I was introduced to Verma only half an hour before in the office of Mr Abhijeet Agarwal, the Joint Chief Electoral Officer (Joint CEO) of Madhya Pradesh. Verma is a stout, geeky and self-assured 31-year-old who tries to make his work speak for itself. In the non-election season, he serves as the Assistant Director of the Information and Public Relations Department (IPRD) of the MP government.

“You must’ve read the news about the notice that has been served to Pragya Thakur recently on her Babri Masjid remark,” says Verma, “that remark was first made during an interview on TV9. We received a YouTube link of it minutes after it appeared online. We flagged that interview and sent it to the Chief Electoral Officer, who sent it further up in the EC. Pragya was then handed a notice. It happened because of us.”

“When we heard that Digvijaya Singh is going to stand from Bhopal, we knew we were in for some sort of nautanki from the other side. Pragya Singh Thakur meets that criteria perfectly. The contest is a tough challenge for us in the EC,” Verma tells me.

The Madhya Pradesh EC’s social media cell operates under the office of the state’s Chief Electoral Officer. It’s located on the ground floor of Bhopal’s Narmada Bhawan. “The social media cell needs equipment and space to function. The Election Commission building is anyway too cramped, especially with all the work that is going on. So we work out of here,” says Verma.

I’m led into a tidy, air-conditioned, medium-sized room, measuring perhaps 25×30 ft, and holding 8-10 people and 10-12 computers. Unlike the dusty and antiquated spaces usually associated with government babus, this room is furnished with modernity: writing desks, office chairs, window blinds and bulletin boards—all colour-coordinated. In one corner is Verma’s chamber, with a sofa and a large desk stacked with documents.

Once inside the chamber, he switches on his computer and asks one of his colleagues to lead me through the cell’s operation. The colleague is 27-year-old Rasik Pandey, who works as a “social media analyst”.

Meet the Chowkidars of the Election Commission who are monitoring social media this election season

Sunil Verma at his desk in the social media cell of MP’s Election Commission

Pandey opens a Google Drive containing excel sheets and starts the drill: “We have a dedicated excel file for all 29 constituencies in Madhya Pradesh, and multiple sheets within a file. In every constituency, there’s a handler who updates these documents 24/7. And we monitor these sheets.”

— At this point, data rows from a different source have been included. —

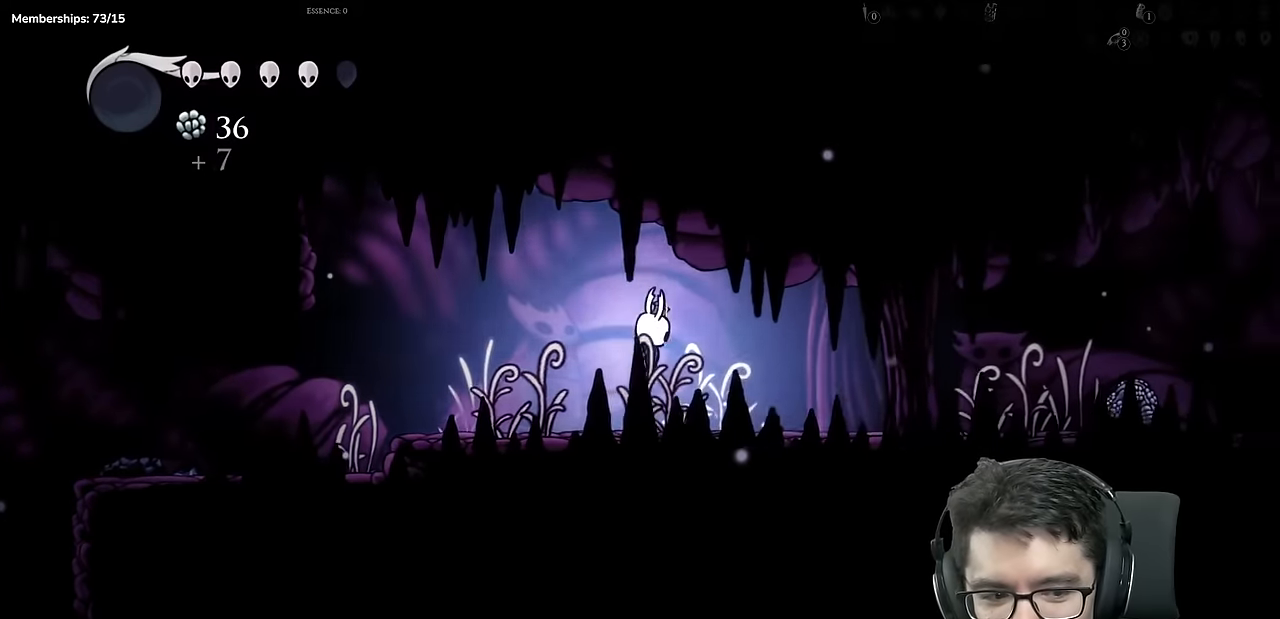
{"buttons": ["DPAD_RIGHT"], "left_stick": "center", "right_stick": "center", "events": [[150, "X", "up"]]}
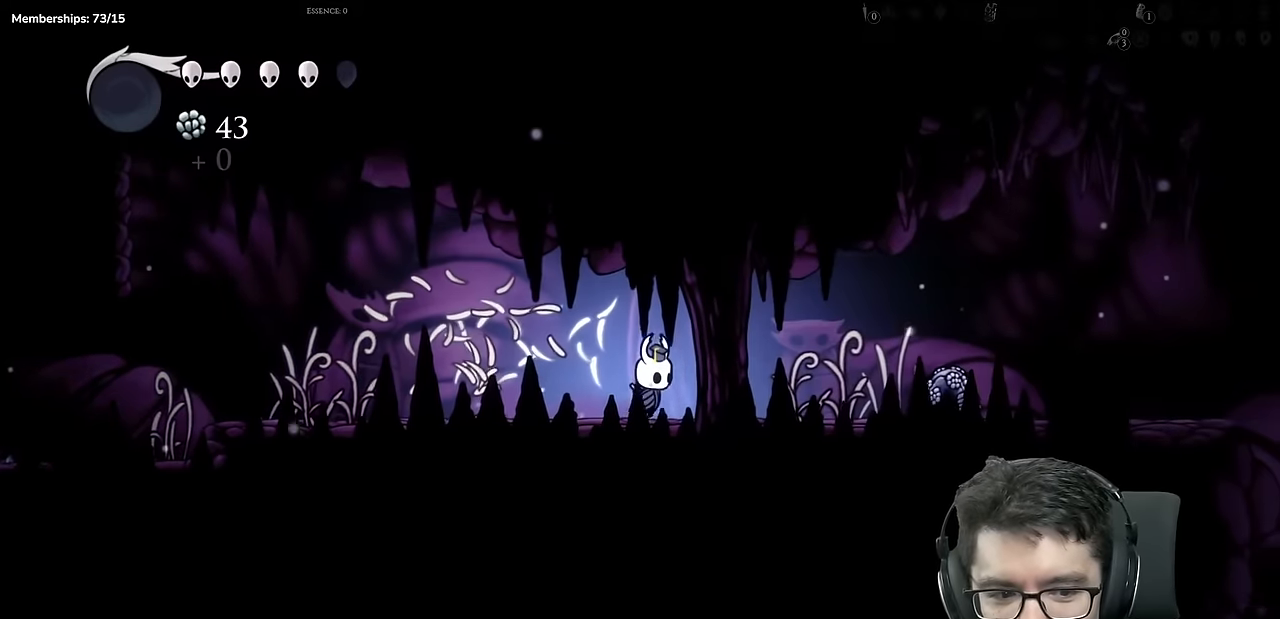
{"buttons": ["X", "DPAD_UP", "DPAD_RIGHT"], "left_stick": "center", "right_stick": "center", "events": [[267, "X", "down"], [501, "DPAD_UP", "down"]]}
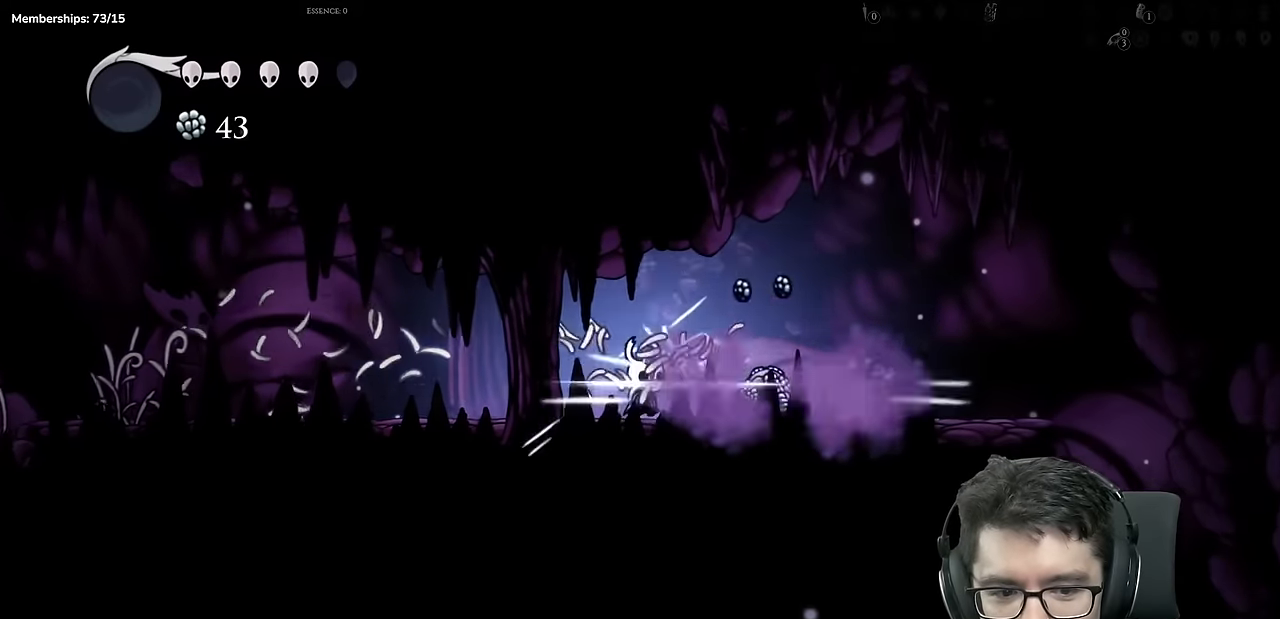
{"buttons": ["DPAD_UP", "DPAD_LEFT"], "left_stick": "center", "right_stick": "center", "events": [[83, "X", "up"], [200, "X", "down"], [367, "DPAD_RIGHT", "up"], [417, "DPAD_LEFT", "down"], [467, "X", "up"]]}
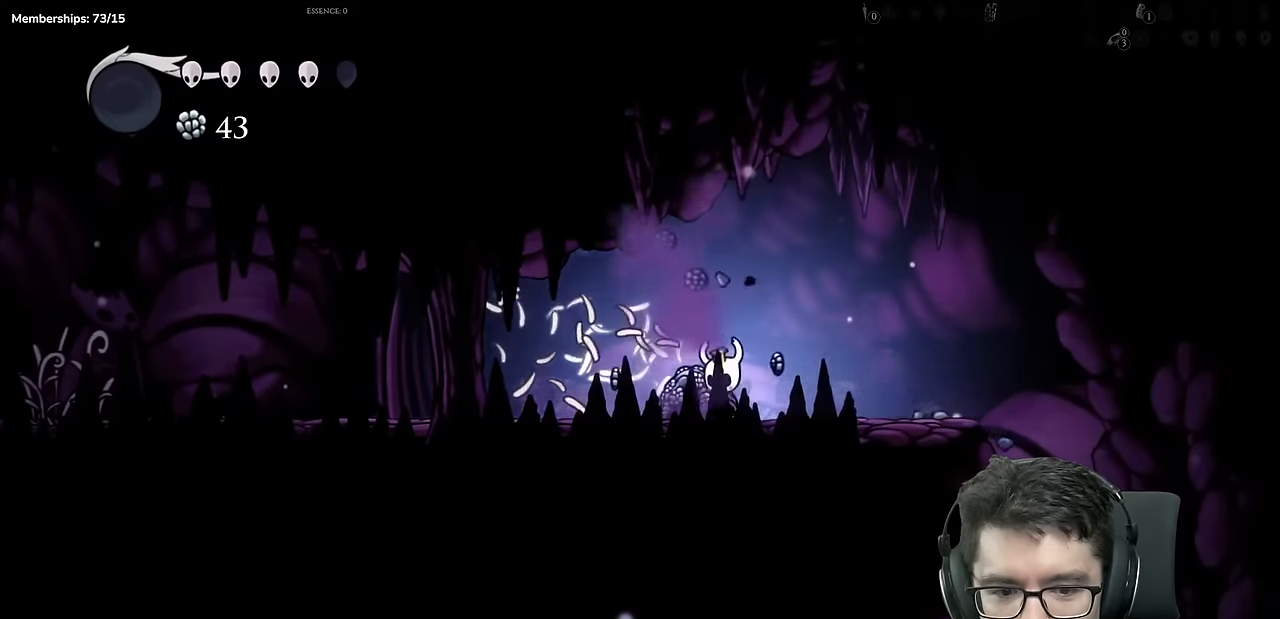
{"buttons": ["DPAD_UP"], "left_stick": "center", "right_stick": "center", "events": [[50, "DPAD_LEFT", "up"], [67, "DPAD_RIGHT", "down"], [100, "X", "down"], [150, "DPAD_RIGHT", "up"], [217, "DPAD_LEFT", "down"], [384, "X", "up"], [467, "DPAD_LEFT", "up"]]}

Ruko, pehle overview dikhaiye,” a bossy Verma butts in before taking over: “What we first need to realise is that elections are going to be fought on social media this year.” He continues: “The EC knows this. So we’ve asked candidates to provide their official social media handles in their nomination papers. We watch the social media of each and every politician who has filed nominations in every Lok Sabha seat in Madhya Pradesh. First, we verify their handles, and then we observe their posts—what they post and how frequently they post. We even monitor their Facebook Live to make sure they haven’t said anything problematic.”

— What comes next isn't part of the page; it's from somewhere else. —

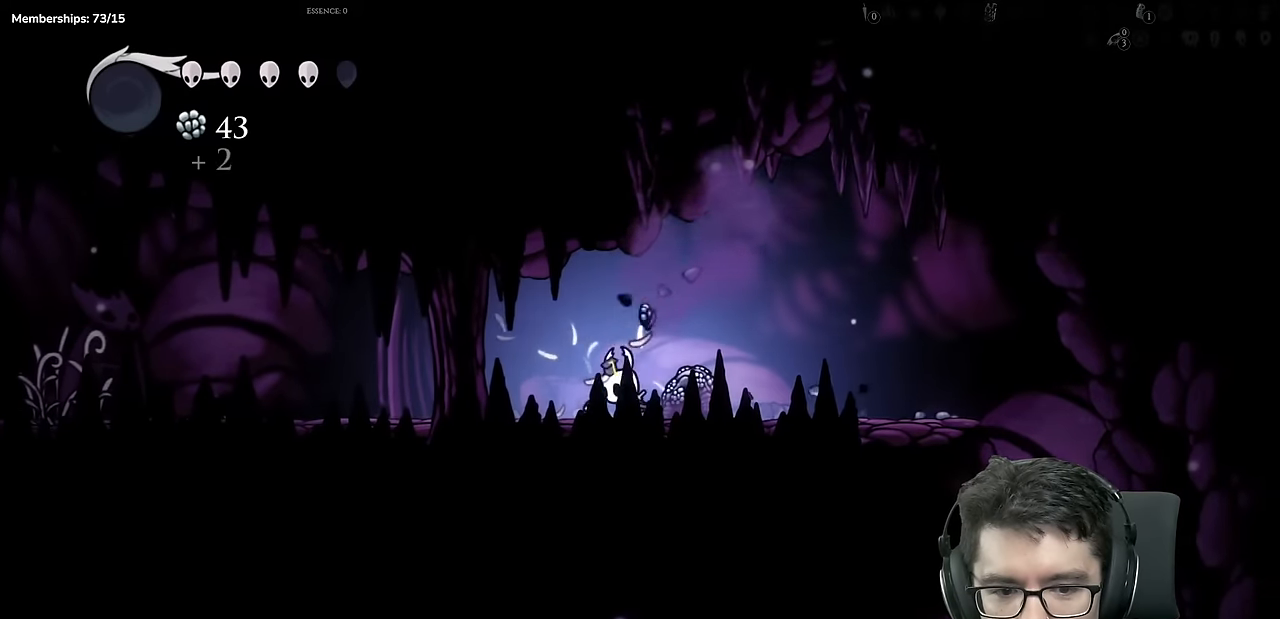
{"buttons": ["X", "DPAD_UP"], "left_stick": "center", "right_stick": "center", "events": [[16, "DPAD_RIGHT", "down"], [33, "X", "down"], [83, "DPAD_RIGHT", "up"], [150, "DPAD_LEFT", "down"], [317, "X", "up"], [333, "DPAD_LEFT", "up"], [367, "DPAD_RIGHT", "down"], [367, "DPAD_UP", "up"], [383, "DPAD_UP", "down"], [467, "X", "down"], [500, "DPAD_RIGHT", "up"]]}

When I question Verma about how his team monitors the Facebook pages, he opens another Excel sheet with two columns: “username” and “password”, with 20 entries each. The social media cell has 20 shadow Facebook accounts that it uses to monitor candidates. “It’s not too much trouble tracking so many candidates,” Verma says coolly.

He opens a sheet titled “SIDHI” and adds, “For example, in the constituency of Sidhi, you have 26 candidates itching to become the Member of Parliament. But only two have social media accounts—the Congress guy and the BJP guy. So that’s not much.”

Meet the Chowkidars of the Election Commission who are monitoring social media this election season

The EC’s Google Drive with 29 files—one for every constituency in Madhya Pradesh.

The task of monitoring these candidates falls in the lap of Shivani Srivastri, a soft-spoken 27-year-old. Like Pandey, Srivastri is also a social media analyst. Of the 29 constituencies in Madhya Pradesh, she has been delegated the task of overlooking and keeping track of the online profiles of all candidates in at least 14 constituencies. To show she means business, she gives me a crisp summary of the social media antics of a national political party’s state secretary within a minute. “I go through everything his pages post. I’ve even found fake and shadow accounts which rally behind him,” Srivastri reveals.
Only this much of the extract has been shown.